The challenge of building a Foreign Function Interface

Published on

In Inko 0.3.0 we introduced a Foreign Function Interface for interfacing with C. In this article we'll take a look at the challenges faced when building a Foreign Function Interface.

A Foreign Function Interface (FFI) is a mechanism for one programming language to make use of another programming language, usually C. Most programming languages out there offer such an interface, such as (but not limited to): Python, Ruby, Rust, Lua, and Inko itself. Such an interface is necessary as there is a lot of software written in C, and rewriting all that in a different programming language is not doable.

To provide an FFI, most programming languages will use one (or sometimes both) of the following approaches:

  1. By allowing developers to write extensions in C, which are then loaded into the program.
  2. By using libffi: a software library that allows you to call C functions, using information defined at run time instead of at compile time.

Both of these approaches have their benefits and drawbacks. C extensions usually have little overhead, though this may vary between programming languages. A drawback of this approach is that you'll have to write your code in C, which isn't exactly the easiest language to deal with.

### TASKS TO COMPLETE:
1 – Please decide whether each statement agrees with the FFI article, answering yes or no and quoting the words from the article that settle it: (a) Inko first offered its Foreign Function Interface in version 0.3.0. (b) libffi calls C functions using information defined at compile time. (c) C extensions usually carry heavy overhead.
2 – Which programming languages does the FFI article list as offering a Foreign Function Interface?

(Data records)
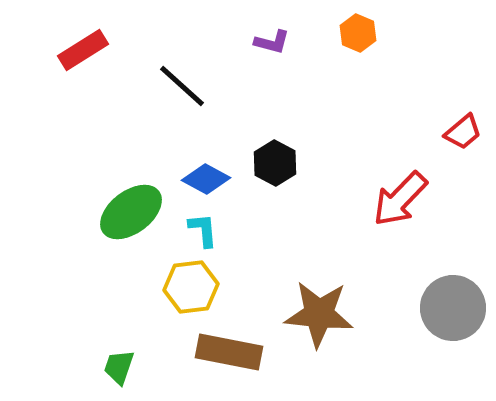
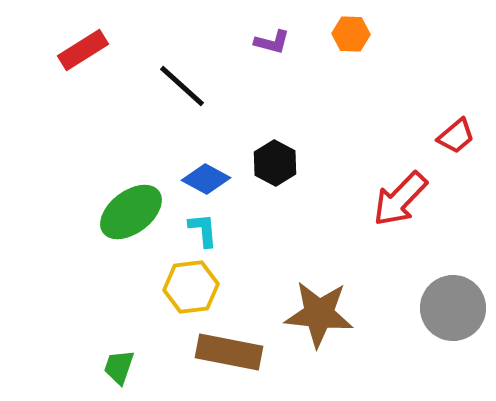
orange hexagon: moved 7 px left, 1 px down; rotated 21 degrees counterclockwise
red trapezoid: moved 7 px left, 4 px down
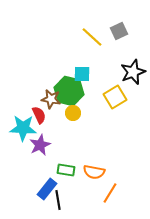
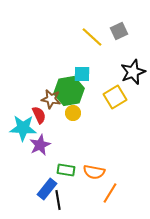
green hexagon: rotated 24 degrees counterclockwise
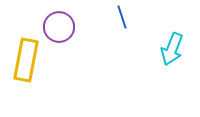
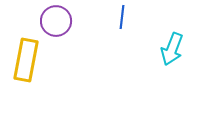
blue line: rotated 25 degrees clockwise
purple circle: moved 3 px left, 6 px up
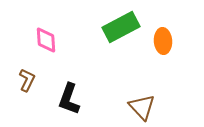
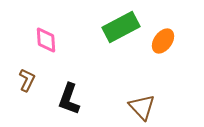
orange ellipse: rotated 40 degrees clockwise
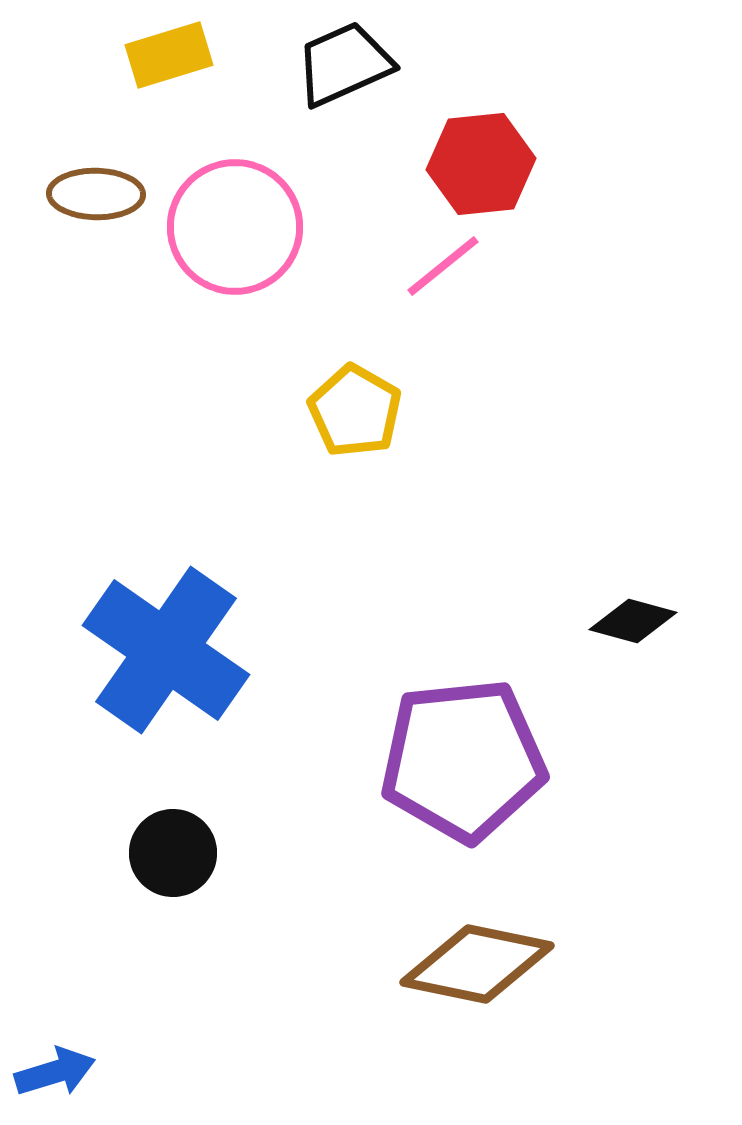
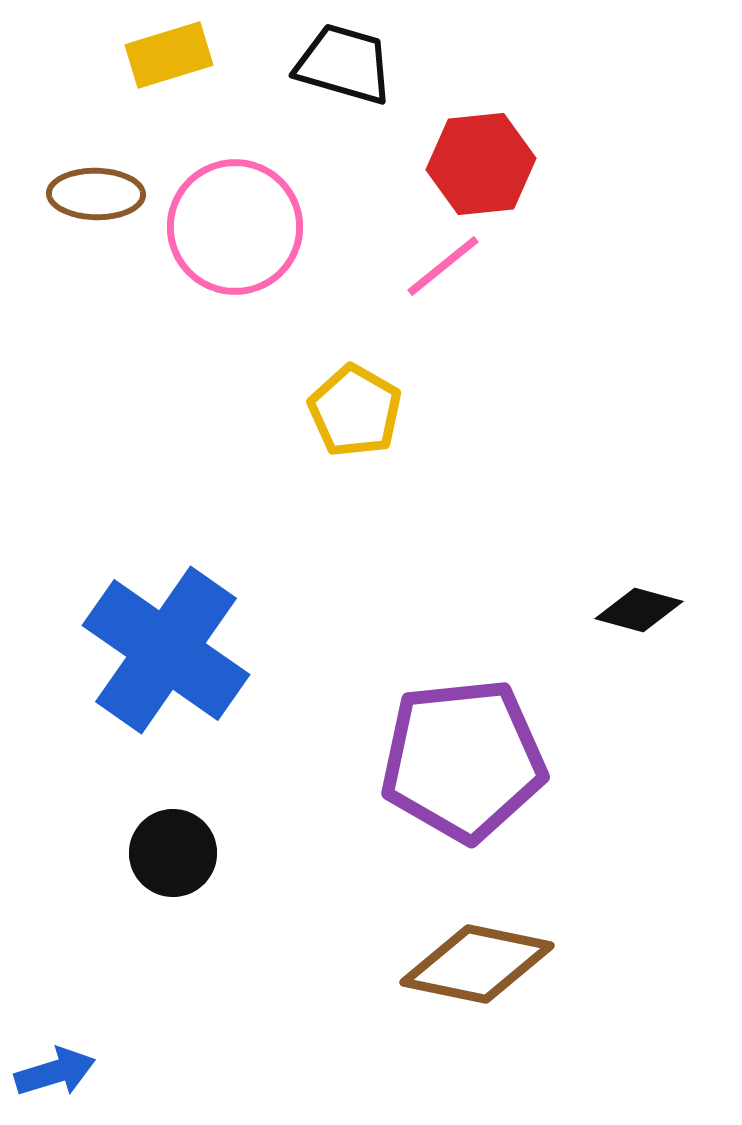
black trapezoid: rotated 40 degrees clockwise
black diamond: moved 6 px right, 11 px up
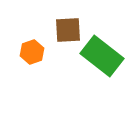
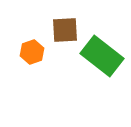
brown square: moved 3 px left
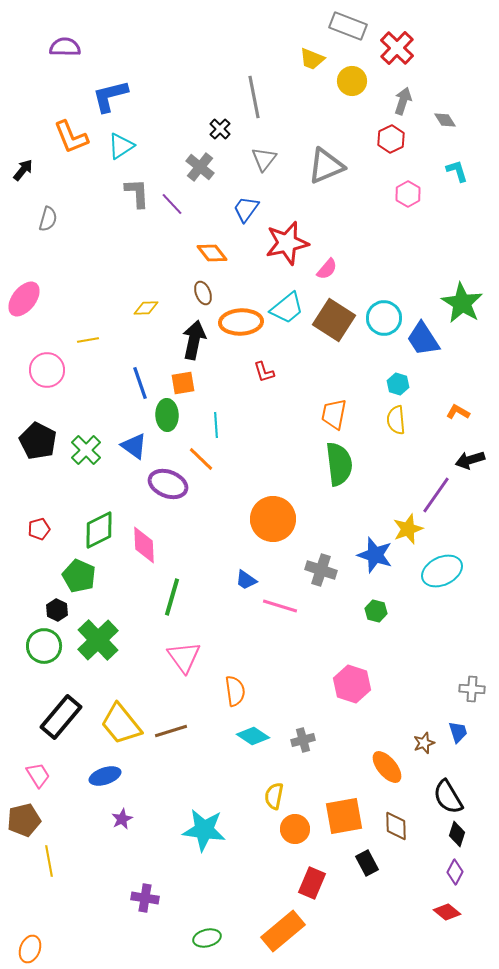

### FULL ANSWERS:
1 –
(a) Yes: "In Inko 0.3.0 we introduced a Foreign Function Interface for interfacing with C."
(b) No: "using information defined at run time instead of at compile time."
(c) No: "C extensions usually have little overhead."

2 – Python, Ruby, Rust, Lua, and Inko.